Respuesta: 1Como lo manda el Señor cuando dice: Si un hermano peca contra ti, ve y corrígelo a solas, si te escucha, habrás ganado a tu hermano. 2Pero si no te escucha, toma contigo a uno o dos más, para que el asunto se decida por la palabra de dos o tres testigos[10]. 3Pero si ni siquiera los escucha a ellos, dilo a la Iglesia, y si ni a la Iglesia escucha, considéralo como un gentil y un publicano (Mt 18,15-17)[11], para que -esperamos- esta (reprensión) hecha por muchos le aproveche para su salvación[12]; 4ya que dice el apóstol: Reprende, reprocha, consuela, con toda paciencia y doctrina (2 Tm 4,2), 5y nuevamente: Si alguno no obedece nuestra palabra escrita en la carta, señálenlo a fin de que no se mezclen con él (2 Ts 3,14), sin duda en la mesa[13].

 


[1] Cf. PR 157 (col. 1185 AB). A partir de la presente, las Cuestiones que siguen habitualmente son muy breves, y no necesitan de un sumario o guía de lectura.

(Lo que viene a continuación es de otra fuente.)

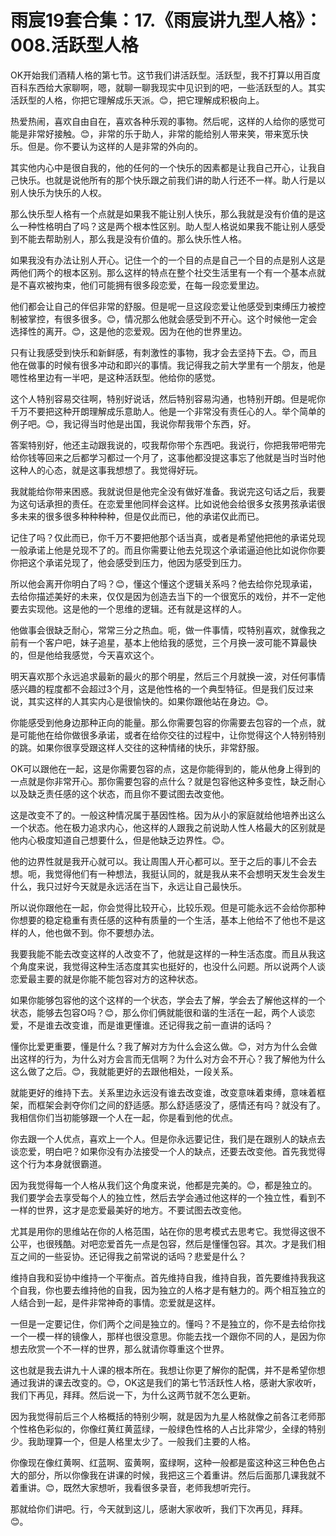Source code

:# 雨宸19套合集：17.《雨宸讲九型人格》：008.活跃型人格

OK开始我们酒精人格的第七节。这节我们讲活跃型。活跃型，我不打算以用百度百科东西给大家聊啊，嗯，就聊一聊我现实中见识到的吧，一些活跃型的人。其实活跃型的人格，你把它理解成乐天派。😊，把它理解成积极向上。

热爱热闹，喜欢自由自在，喜欢各种乐观的事物。然后呢，这样的人给你的感觉可能是非常好接触。😊，非常的乐于助人，非常的能给别人带来笑，带来宽乐快乐。但是。你不要认为这样的人是非常的外向的。

其实他内心中是很自我的，他的任何的一个快乐的因素都是让我自己开心，让我自己快乐。也就是说他所有的那个快乐跟之前我们讲的助人行还不一样。助人行是以别人快乐为快乐的人权。

那么快乐型人格有一个点就是如果我不能让别人快乐，那么我就是没有价值的是这么一种性格明白了吗？这是两个根本性区别。助人型人格说如果我不能让别人感受到不能去帮助别人，那么我是没有价值的。那么快乐性人格。

如果我没有办法让别人开心。记住一个的一个目的点是自己一个目的点是别人这是两他们两个的根本区别。那么这样的特点在整个社交生活里有一个有一个基本点就是不喜欢被拘束，他们可能拥有很多段恋爱，在每一段恋爱里边。

他们都会让自己的伴侣非常的舒服。但是呢一旦这段恋爱让他感受到束缚压力被控制被掌控，有很多很多。😊，情况那么他就会感受到不开心。这个时候他一定会选择性的离开。😊，这是他的恋爱观。因为在他的世界里边。

只有让我感受到快乐和新鲜感，有刺激性的事物，我才会去坚持下去。😊，而且他在做事的时候有很多冲动和即兴的事情。我记得我之前大学里有一个朋友，他是嗯性格里边有一半吧，是这种活跃型。他给你的感觉。

这个人特别容易交往啊，特别好说话，然后特别容易沟通，也特别开朗。但是呢你千万不要把这种开朗理解成乐意助人。他是一个非常没有责任心的人。举个简单的例子吧。😊，我记得当时他是出国，我说你帮我带个东西，好。

答案特别好，他还主动跟我说的，哎我帮你带个东西吧。我说行，你把我带吧带完给你钱等回来之后都学习都过一个月了，这事他都没提这事忘了他就是当时当时他这种人的心态，就是这事我想想了。我觉得好玩。

我就能给你带来困惑。我就说但是他完全没有做好准备。我说完这句话之后，我要为这句话承担的责任。在恋爱里他同样会这样。比如说他会给很多女孩男孩承诺很多未来的很多很多种种种种，但是仅此而已，他的承诺仅此而已。

记住了吗？仅此而已，你千万不要把他那个话当真，或者是希望他把他的承诺兑现一般承诺上他是兑现不了的。而且你需要让他去兑现这个承诺逼迫他比如说你你要你把这个承诺兑现了，他会感受到压力，他因为感受到压力。

所以他会离开你明白了吗？😊，懂这个懂这个逻辑关系吗？他去给你兑现承诺，去给你描述美好的未来，仅仅是因为创造去当下的一个很宽乐的戏份，并不一定他要去实现他。这是他的一个思维的逻辑。还有就是这样的人。

他做事会很缺乏耐心，常常三分之热血。呃，做一件事情，哎特别喜欢，就像我之前有一个客户吧，妹子追星，基本上他给我的感觉，三个月换一波可能不算最快的，但是他给我感觉，今天喜欢这个。

明天喜欢那个永远追求最新的最火的那个明星，然后三个月就换一波，对任何事情感兴趣的程度都不会超过3个月，这是他性格的一个典型特征。但是我们反过来说，其实这样的人其实内心是很愉快的。如果你跟他站在身边。😊。

你能感受到他身边那种正向的能量。那么你需要包容的你需要去包容的一个点，就是可能他在给你做很多承诺，或者在给你交往的过程中，让你觉得这个人特别特别的跳。如果你很享受跟这样人交往的这种情绪的快乐，非常舒服。

OK可以跟他在一起，这是你需要包容的点，这是你能得到的，能从他身上得到的一点就是你非常开心。那你需要包容的点什么？就是包容他这种多变性，缺乏耐心以及缺乏责任感的这个状态，而且你不要试图去改变他。

这是改变不了的。一般这种情况属于基因性格。因为从小的家庭就给他培养出这么一个状态。他在极力追求内心，他这样的人跟我之前说助人性人格最大的区别就是他内心极度知道自己想要什么，但是他缺乏边界性。😊。

他的边界性就是我开心就可以。我让周围人开心都可以。至于之后的事儿不会去想。呃，我觉得他们有一种想法，我挺认同的，就是我从来不会想明天发生会发生什么，我只过好今天就是永远活在当下，永远让自己最快乐。

所以说你跟他在一起，你会觉得比较开心，比较乐观。但是可能永远不会给你那种你想要的稳定稳重有责任感的这种有质量的一个生活，基本上他给不了他也不是这样的人，他也做不到。你不要想办法。

我要我能不能去改变这样的人改变不了，他就是这样的一种生活态度。而且从我这个角度来说，我觉得这种生活态度其实也挺好的，也没什么问题。所以说两个人谈恋爱最主要的就是你能不能包容对方的这种状态。

如果你能够包容他的这个这样的一个状态，学会去了解，学会去了解他这样的一个状态，能够去包容O吗？😊，那么你们俩就能很和谐的生活在一起，两个人谈恋爱，不是谁去改变谁，而是谁更懂谁。还记得我之前一直讲的话吗？

懂你比爱更重要，懂是什么？我了解对方为什么会这么做。😊，对方为什么会做出这样的行为，为什么对方会言而无信啊？为什么对方会不开心？我了解他为什么这么做了之后。😊，我就能更好的去跟他相处，一段关系。

就能更好的维持下去。关系里边永远没有谁去改变谁，改变意味着束缚，意味着框架，而框架会剥夺你们之间的舒适感。那么舒适感没了，感情还有吗？就没有了。我相信你们当初能够跟一个人在一起，你是看到他的优点。

你去跟一个人优点，喜欢上一个人。但是你永远要记住，我们是在跟别人的缺点去谈恋爱，明白吧？如果你没有办法接受一个人的缺点，还要去改变他。首先我觉得这个行为本身就很霸道。

因为我觉得每一个人格从我们这个角度来说，他都是完美的。😊，都是独立的。我们要学会去享受每个人的独立性，然后去学会通过他这样的一个独立性，看到不一样的世界，这才是恋爱最美好的地方。不要试图去改变他。

尤其是用你的思维站在你的人格范围，站在你的思考模式去思考它。我觉得这很不公平，也很残酷。对吧恋爱首先一点是包容，然后是懂懂包容。其次。才是我们相互之间的一些妥协。还记得我之前常说的话吗？悲爱是什么？

维持自我和妥协中维持一个平衡点。首先维持自我，维持自我，首先要维持我我这个自我，你也要去维持他的自我，因为独立的人格才是有魅力的。两个相互独立的人结合到一起，是件非常神奇的事情。恋爱就是这样。

一但是一定要记住，你们两个之间是独立的。懂吗？不是独立的，你不是去给你找一个一模一样的镜像人，那样也很没意思。你能去找一个跟你不同的人，是因为你想去欣赏一个不一样的世界，那么就请你尊重这个世界。

这也就是我去讲九十人课的根本所在。我想让你更了解你的配偶，并不是希望你想通过我讲的课去改变的。😊，OK这是我们的第七节活跃性人格，感谢大家收听，我们下再见，拜拜。然后说一下，为什么这两节就不怎么更新。

因为我觉得前后三个人格概括的特别少啊，就是因为九星人格就像之前各江老师那个性格色彩似的，你像红黄红黄蓝绿，一般绿色性格的人占比非常少，全绿的特别少。我助理算一个，但是人格里太少了。一般我们主要的人格。

你像现在像红黄啊、红蓝啊、蛮黄啊，蛮绿啊，这种一般都是蛮这种这三种色色占大的部分，所以你像我在讲课的时候，我把这三个着重讲。然后后面那几课我就不着重讲。😊，既然大家想听，我看很多录音，老师我想听完行。

那就给你们讲吧。行，今天就到这儿，感谢大家收听，我们下次再见，拜拜。😊。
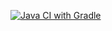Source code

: [![Java CI with Gradle](https://github.com/Iulia1488/seleniide/actions/workflows/gradle.yml/badge.svg)](https://github.com/Iulia1488/seleniide/actions/workflows/gradle.yml)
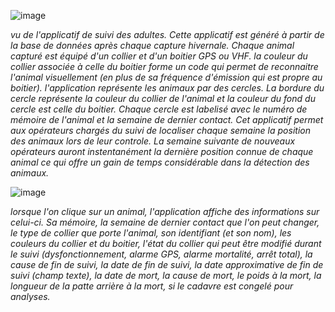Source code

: 
![image](https://user-images.githubusercontent.com/39738426/124928916-53791c80-e000-11eb-8fcd-44d378d3c8eb.png)

*vu de l'applicatif de suivi des adultes. Cette applicatif est généré à partir de la base de données après chaque capture hivernale. Chaque animal capturé est équipé d'un collier et d'un boitier GPS ou VHF. la couleur du collier associée à celle du boitier forme un code qui permet de reconnaitre l'animal visuellement (en plus de sa fréquence d'émission qui est propre au boitier). l'application représente les animaux par des cercles. La bordure du cercle représente la couleur du collier de l'animal et la couleur du fond du cercle est celle du boitier. Chaque cercle est labelisé avec le numéro de mémoire de l'animal et la semaine de dernier contact. Cet applicatif permet aux opérateurs chargés du suivi de localiser chaque semaine la position des animaux lors de leur controle. La semaine suivante de nouveaux opérateurs auront instentanément la dernière position connue de chaque animal ce qui offre un gain de temps considérable dans la détection des animaux.*

![image](https://user-images.githubusercontent.com/39738426/124930439-a0112780-e001-11eb-8a05-0a14a57cf621.png)

*lorsque l'on clique sur un animal, l'application affiche des informations sur celui-ci. Sa mémoire, la semaine de dernier contact que l'on peut changer, le type de collier que porte l'animal, son identifiant (et son nom), les couleurs du collier et du boitier, l'état du collier qui peut être modifié durant le suivi (dysfonctionnement, alarme GPS, alarme mortalité, arrêt total), la cause de fin de suivi, la date de fin de suivi, la date approximative de fin de suivi (champ texte), la date de mort, la cause de mort, le poids à la mort, la longueur de la patte arrière à la mort, si le cadavre est congelé pour analyses.*
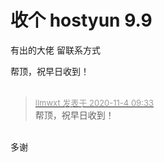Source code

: # 收个 hostyun 9.9


有出的大佬 留联系方式 

帮顶，祝早日收到！<br />
<br />
<img src="static/image/smiley/default/time.gif" smilieid="15" border="0" alt="" /><img src="static/image/smiley/default/time.gif" smilieid="15" border="0" alt="" /><img src="static/image/smiley/default/time.gif" smilieid="15" border="0" alt="" />

<div class="quote"><blockquote><font size="2"><a href="https://www.hostloc.com/forum.php?mod=redirect&amp;goto=findpost&amp;pid=9399659&amp;ptid=762150" target="_blank"><font color="#999999">llmwxt 发表于 2020-11-4 09:33</font></a></font><br />
帮顶，祝早日收到！</blockquote></div><br />
多谢
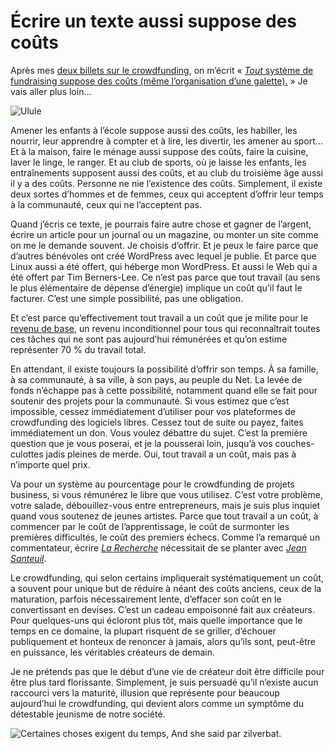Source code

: # Écrire un texte aussi suppose des coûts

Après mes [deux billets sur le crowdfunding](https://tcrouzet.com/tag/crowdfunding/), on m’écrit « [*Tout* système de fundraising suppose des coûts (même l’organisation d’une galette).](https://twitter.com/ululeFR/status/461539671739482113) » Je vais aller plus loin…<span id="more-35355"></span>

![Ulule](https://tcrouzet.com/images_tc/2014/05/ulule.png)

Amener les enfants à l’école suppose aussi des coûts, les habiller, les nourrir, leur apprendre à compter et à lire, les divertir, les amener au sport… Et à la maison, faire le ménage aussi suppose des coûts, faire la cuisine, laver le linge, le ranger. Et au club de sports, où je laisse les enfants, les entraînements supposent aussi des coûts, et au club du troisième âge aussi il y a des coûts. Personne ne nie l’existence des coûts. Simplement, il existe deux sortes d’hommes et de femmes, ceux qui acceptent d’offrir leur temps à la communauté, ceux qui ne l’acceptent pas.

Quand j’écris ce texte, je pourrais faire autre chose et gagner de l’argent, écrire un article pour un journal ou un magazine, ou monter un site comme on me le demande souvent. Je choisis d’offrir. Et je peux le faire parce que d’autres bénévoles ont créé WordPress avec lequel je publie. Et parce que Linux aussi a été offert, qui héberge mon WordPress. Et aussi le Web qui a été offert par Tim Berners-Lee. Ce n’est pas parce que tout travail (au sens le plus élémentaire de dépense d’énergie) implique un coût qu’il faut le facturer. C’est une simple possibilité, pas une obligation.

Et c’est parce qu’effectivement tout travail a un coût que je milite pour le [revenu de base](https://tcrouzet.com/tag/revenu-de-base/), un revenu inconditionnel pour tous qui reconnaîtrait toutes ces tâches qui ne sont pas aujourd’hui rémunérées et qu’on estime représenter 70 % du travail total.

En attendant, il existe toujours la possibilité d’offrir son temps. À sa famille, à sa communauté, à sa ville, à son pays, au peuple du Net. La levée de fonds n’échappe pas à cette possibilité, notamment quand elle se fait pour soutenir des projets pour la communauté. Si vous estimez que c’est impossible, cessez immédiatement d’utiliser pour vos plateformes de crowdfunding des logiciels libres. Cessez tout de suite ou payez, faites immédiatement un don. Vous voulez débattre du sujet. C’est la première question que je vous poserai, et je la pousserai loin, jusqu’à vos couches-culottes jadis pleines de merde. Oui, tout travail a un coût, mais pas à n’importe quel prix.

Va pour un système au pourcentage pour le crowdfunding de projets business, si vous rémunérez le libre que vous utilisez. C’est votre problème, votre salade, débouillez-vous entre entrepreneurs, mais je suis plus inquiet quand vous soutenez de jeunes artistes. Parce que tout travail a un coût, à commencer par le coût de l’apprentissage, le coût de surmonter les premières difficultés, le coût des premiers échecs. Comme l’a remarqué un commentateur, écrire [*La Recherche*](http://fr.wikipedia.org/wiki/%C3%80_la_recherche_du_temps_perdu) nécessitait de se planter avec [*Jean Santeuil*](http://fr.wikipedia.org/wiki/Jean_Santeuil).

Le crowdfunding, qui selon certains impliquerait systématiquement un coût, a souvent pour unique but de réduire à néant des coûts anciens, ceux de la maturation, parfois nécessairement lente, d’effacer son coût en le convertissant en devises. C’est un cadeau empoisonné fait aux créateurs. Pour quelques-uns qui écloront plus tôt, mais quelle importance que le temps en ce domaine, la plupart risquent de se griller, d’échouer publiquement et honteux de renoncer à jamais, alors qu’ils sont, peut-être en puissance, les véritables créateurs de demain.

Je ne prétends pas que le début d’une vie de créateur doit être difficile pour être plus tard florissante. Simplement, je suis persuadé qu’il n’existe aucun raccourci vers la maturité, illusion que représente pour beaucoup aujourd’hui le crowdfunding, qui devient alors comme un symptôme du détestable jeunisme de notre société.

![Certaines choses exigent du temps, And she said par zilverbat.](https://tcrouzet.com/images_tc/2014/05/maturity.jpg)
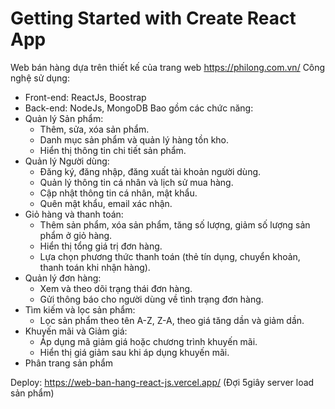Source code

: # Getting Started with Create React App

Web bán hàng dựa trên thiết kế của trang web https://philong.com.vn/
Công nghệ sử dụng: 
 + Front-end: ReactJs, Boostrap
 + Back-end: NodeJs, MongoDB
Bao gồm các chức năng:
 + Quản lý Sản phẩm:​
    - Thêm, sửa, xóa sản phẩm.​
    - Danh mục sản phẩm và quản lý hàng tồn kho.​
    - Hiển thị thông tin chi tiết sản phẩm.
+ Quản lý Người dùng:
     - Đăng ký, đăng nhập, đăng xuất tài khoản người dùng.​
     - Quản lý thông tin cá nhân và lịch sử mua hàng.​
     - Cập nhật thông tin cá nhân, mật khẩu.
     - Quên mật khẩu, email xác nhận.
+ Giỏ hàng và thanh toán:​
     - Thêm sản phẩm, xóa sản phẩm, tăng số lượng, giảm số lượng sản phẩm ở giỏ hàng.
     - Hiển thị tổng giá trị đơn hàng.​
     - Lựa chọn phương thức thanh toán (thẻ tín dụng, chuyển khoản, thanh toán khi nhận hàng).
+ Quản lý đơn hàng:
     - Xem và theo dõi trạng thái đơn hàng.​
     - Gửi thông báo cho người dùng về tình trạng đơn hàng.
+ Tìm kiếm và lọc sản phẩm:
     - Lọc sản phẩm theo tên A-Z, Z-A, theo giá tăng dần và giảm dần.
+ Khuyến mãi và Giảm giá:
     - Áp dụng mã giảm giá hoặc chương trình khuyến mãi.
     - Hiển thị giá giảm sau khi áp dụng khuyến mãi.
+ Phân trang sản phẩm

Deploy: https://web-ban-hang-react-js.vercel.app/
(Đợi 5giây server load sản phẩm)



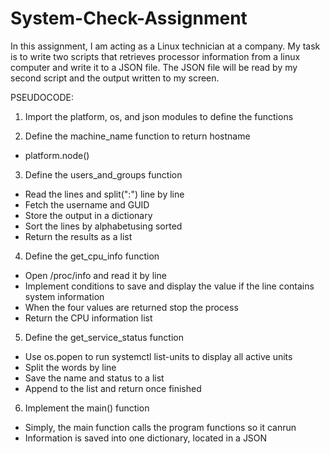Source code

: # System-Check-Assignment
In this assignment, I am acting as a Linux technician at a company. My task is to write two scripts that retrieves processor information from a linux computer and write it to a JSON file. The JSON file will be read by my second script and the output written to my screen. 

PSEUDOCODE:
1. Import the platform, os, and json modules to define the functions

2. Define the machine_name function to return hostname
- platform.node()

3. Define the users_and_groups function
- Read the lines and split(":") line by line
- Fetch the username and GUID
- Store the output in a dictionary
- Sort the lines by alphabetusing sorted
- Return the results as a list

4. Define the get_cpu_info function
- Open /proc/info and read it by line
- Implement conditions to save and display the value if the line contains system information
- When the four values are returned stop the process
- Return the CPU information list

5. Define the get_service_status function
- Use os.popen to run systemctl list-units to display all active units
- Split the words by line
- Save the name and status to a list
- Append to the list and return once finished

6. Implement the main() function
- Simply, the main function calls the program functions so it canrun
- Information is saved into one dictionary, located in a JSON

[2] Disposición (diathesis): es en lo íntimo del corazón donde se decide el pro y el contra del servicio de Dios. Basilio insiste permanentemente sobre la rectitud de la diathesis (cf. PR 158; 160; 166; 168; 172; 176; 180; 185). En el texto presente da una suerte de definición: es buena no la intención no pecaminosa, sino aquella animada por una caridad ardiente, un deseo insaciable de agradar a Dios (Neri, p. 414, nota 464). “Espíritu bueno” es la traducción de “animum illum”.

[3] “Contemplación” sería la mejor traducción, pero el término griego es más rico en contenido y más significativo que nuestro vocablo contemplación. Ver RBas 2,20 ss. (en los vv. 22-23, se cita el Sal 41 [42],8); GR 2; cols. 908 B-913 A (Neri, p. 414, notas 465 y 466).

[4] Cf. PR 98 (cols. 1149 D-1152 A).

[5] “Sentimientos”: “quid sentire”.

[6] Cf. RB 2,4 (Rule, 15, nota 72).

[7] Cf. 1 Co 15,15 (Rule, 15, 2).

[8] Cf. 1 Ts 2,7. 8 (de Vogüé).

[9] PR 3 (col. 1084 AB).

[10] Cf. Dt 19,15.

[11] Cf. 2 Co 2,6. Traducimos “si forte” por “para que –esperamos–”.

[12] Cf. 2 Co 2,6 (Rule, 16, 3).

[13] Tal vez, debería leerse: para que se avergüence (ina entrape), como concluye el texto de 2 Ts 3,14. La glosa de Rufino, ¿puede deberse a una equivocada lectura del original griego? Cf. Rule, 16, nota 73.